My husband Roly and I met in early 2002 in the haze of deep grief. We both lost our spouses of 31 years just weeks apart. Although 20,000kms apart, we developed the strongest bond imaginable. We supported each other as only people who have been through the trauma of watching a loved partner slipping away slowly can. My first husband had had melanoma whilst Roly's wife had had breast cancer.
When we met again in person later that year it was obvious to both of us that this was to be a great union, in which we could freely express our sorrows and continue to celebrate our previous loving and long marriages. Not everyone understood how we could move on together so soon, however, they did not understand that we never intended to forget our first loves. As we took our vows in April 2004, we privately pledged to each other to not only allow expressions of joy at being together, we would also allow the other to express left over emotions at anytime.
Our lives were to change forever when just six weeks after our wedding day, following the second BreastScreen mammogram since being widowed; we were called back. We huddled together as they announced I had breast cancer. We can talk about it now but we both agree we felt dismay and disbelief that we would have to endure this. Why us? The initial shock soon gave way to a shared resolve to deal with this setback. During the struggles we told each other every day we were both very lucky people.

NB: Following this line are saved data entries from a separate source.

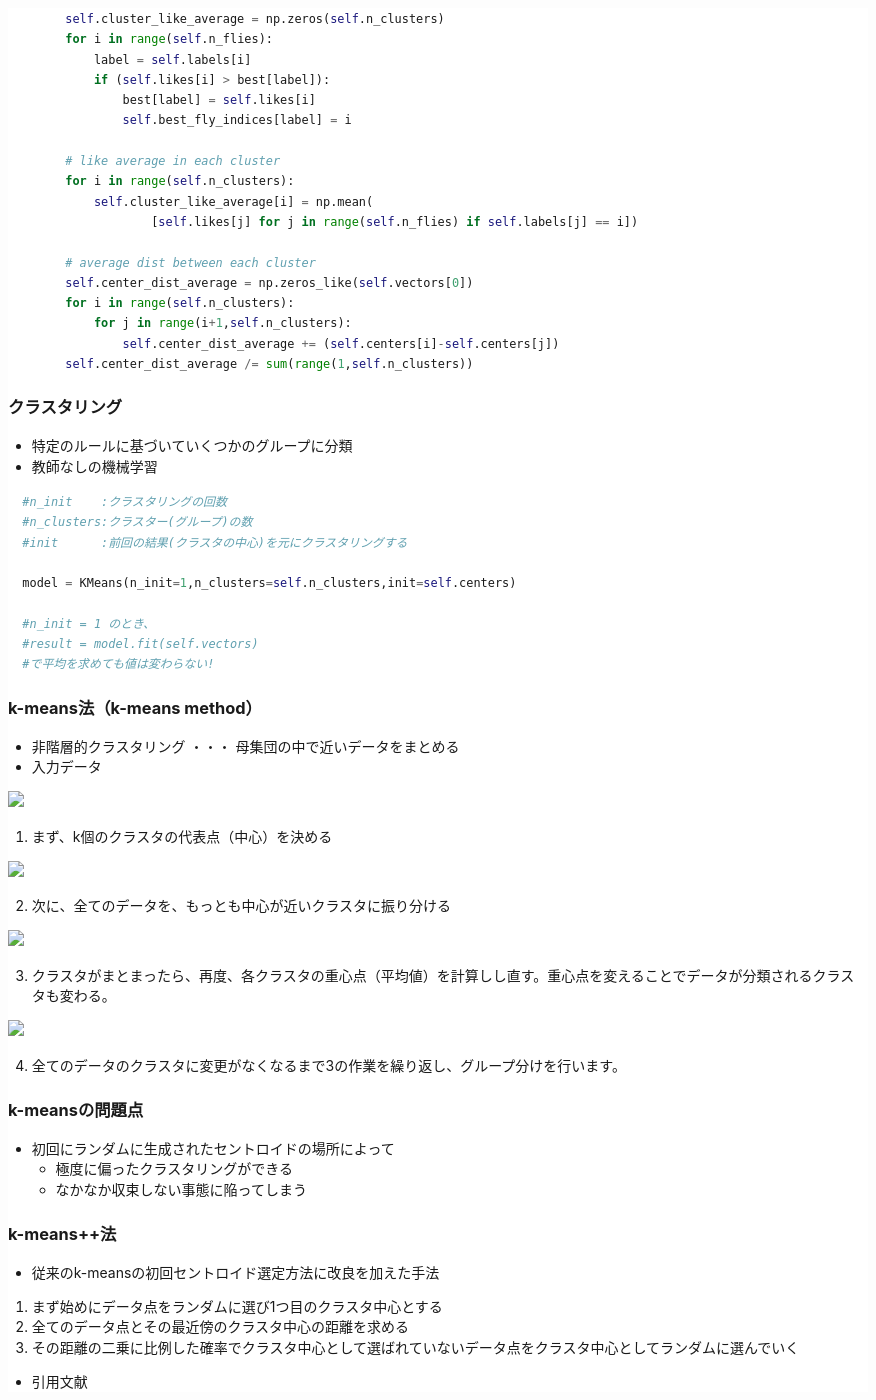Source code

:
 ```python
        self.cluster_like_average = np.zeros(self.n_clusters)
        for i in range(self.n_flies):
            label = self.labels[i]
            if (self.likes[i] > best[label]):
                best[label] = self.likes[i]
                self.best_fly_indices[label] = i

        # like average in each cluster
        for i in range(self.n_clusters):
            self.cluster_like_average[i] = np.mean(
                    [self.likes[j] for j in range(self.n_flies) if self.labels[j] == i])

        # average dist between each cluster
        self.center_dist_average = np.zeros_like(self.vectors[0])
        for i in range(self.n_clusters):
            for j in range(i+1,self.n_clusters):
                self.center_dist_average += (self.centers[i]-self.centers[j])
        self.center_dist_average /= sum(range(1,self.n_clusters))
```
### クラスタリング
- 特定のルールに基づいていくつかのグループに分類
- 教師なしの機械学習
```python
  #n_init    :クラスタリングの回数 
  #n_clusters:クラスター(グループ)の数
  #init      :前回の結果(クラスタの中心)を元にクラスタリングする

  model = KMeans(n_init=1,n_clusters=self.n_clusters,init=self.centers)

  #n_init = 1 のとき、
  #result = model.fit(self.vectors)
  #で平均を求めても値は変わらない!
```
### k-means法（k-means method）
- 非階層的クラスタリング ・・・ 母集団の中で近いデータをまとめる
- 入力データ
<img src="https://github.com/ntaku256/AI/blob/main/Source/kmean1.png" width="60%">

1. まず、k個のクラスタの代表点（中心）を決める
<img src="https://github.com/ntaku256/AI/blob/main/Source/kmean2.png" width="60%">

2. 次に、全てのデータを、もっとも中心が近いクラスタに振り分ける
<img src="https://github.com/ntaku256/AI/blob/main/Source/kmean3.png" width="60%">

3. クラスタがまとまったら、再度、各クラスタの重心点（平均値）を計算しし直す。重心点を変えることでデータが分類されるクラスタも変わる。
<img src="https://github.com/ntaku256/AI/blob/main/Source/kmean4.png" width="60%">

4. 全てのデータのクラスタに変更がなくなるまで3の作業を繰り返し、グループ分けを行います。
### k-meansの問題点
- 初回にランダムに生成されたセントロイドの場所によって
  - 極度に偏ったクラスタリングができる
  - なかなか収束しない事態に陥ってしまう
### k-means++法
- 従来のk-meansの初回セントロイド選定方法に改良を加えた手法
1. まず始めにデータ点をランダムに選び1つ目のクラスタ中心とする
2. 全てのデータ点とその最近傍のクラスタ中心の距離を求める
3. その距離の二乗に比例した確率でクラスタ中心として選ばれていないデータ点をクラスタ中心としてランダムに選んでいく
- 引用文献

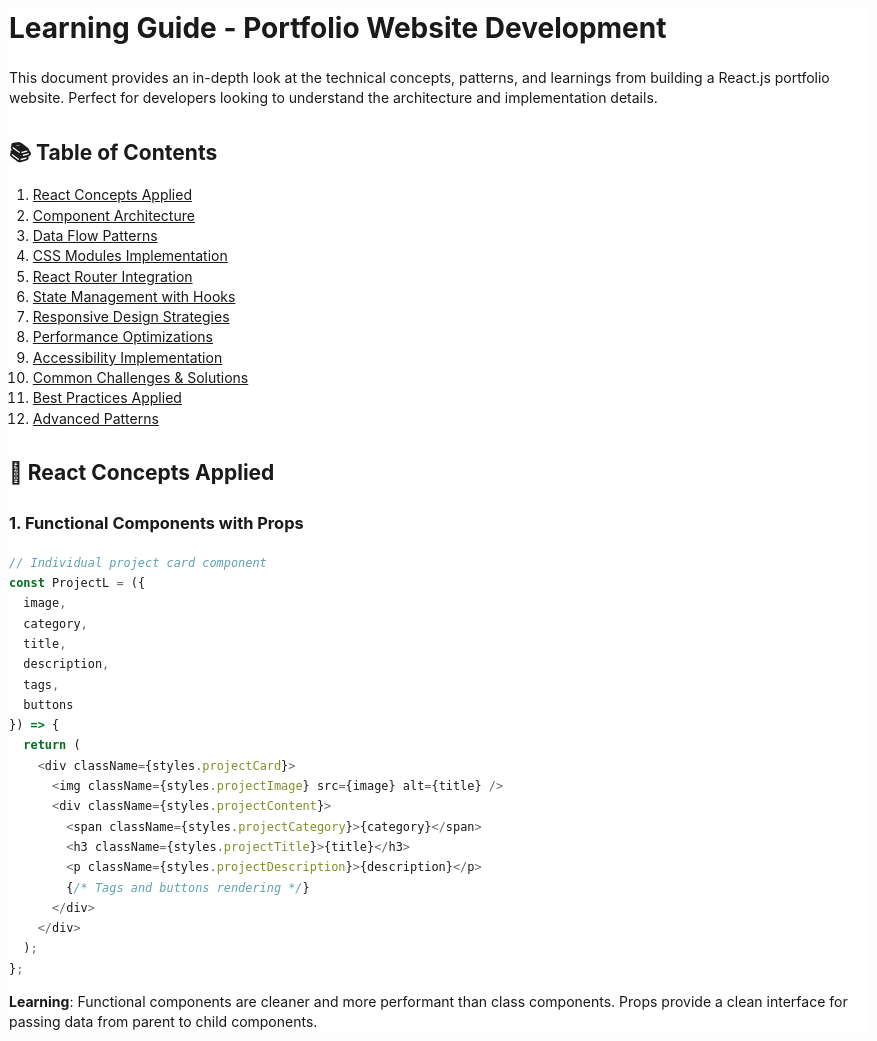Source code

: # Learning Guide - Portfolio Website Development

This document provides an in-depth look at the technical concepts, patterns, and learnings from building a React.js portfolio website. Perfect for developers looking to understand the architecture and implementation details.

## 📚 Table of Contents

1. [React Concepts Applied](#react-concepts-applied)
2. [Component Architecture](#component-architecture)
3. [Data Flow Patterns](#data-flow-patterns)
4. [CSS Modules Implementation](#css-modules-implementation)
5. [React Router Integration](#react-router-integration)
6. [State Management with Hooks](#state-management-with-hooks)
7. [Responsive Design Strategies](#responsive-design-strategies)
8. [Performance Optimizations](#performance-optimizations)
9. [Accessibility Implementation](#accessibility-implementation)
10. [Common Challenges & Solutions](#common-challenges--solutions)
11. [Best Practices Applied](#best-practices-applied)
12. [Advanced Patterns](#advanced-patterns)

## 🚀 React Concepts Applied

### 1. Functional Components with Props
```javascript
// Individual project card component
const ProjectL = ({ 
  image,
  category,
  title,
  description,
  tags,
  buttons
}) => {
  return (
    <div className={styles.projectCard}>
      <img className={styles.projectImage} src={image} alt={title} />
      <div className={styles.projectContent}>
        <span className={styles.projectCategory}>{category}</span>
        <h3 className={styles.projectTitle}>{title}</h3>
        <p className={styles.projectDescription}>{description}</p>
        {/* Tags and buttons rendering */}
      </div>
    </div>
  );
};
```

**Learning**: Functional components are cleaner and more performant than class components. Props provide a clean interface for passing data from parent to child components.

A lesser man would have 'bolted' given the eight years of struggle and pain Roly had witnessed with his first wife.
Instead I had been delivered a strong man who had already learned, the hard way, how to deal with the trauma of breast cancer. I did worry he would crumble under the strain of the aftermath. My operation and treatment were challenging, as I was not the calmest patient and many things went awry. The harder things were, the closer we became.
Fours years on, I am extremely well and we live every day as if it is our last. We enjoy sunsets and flowers and friends and family so much more. We frolic and play like children whenever we can.
Sometimes those old memories still come back and can cause moments of happiness and/or sadness or, occasionally, still some anger. But always we hug and remind each other how lucky we are to have had such love-filled lives.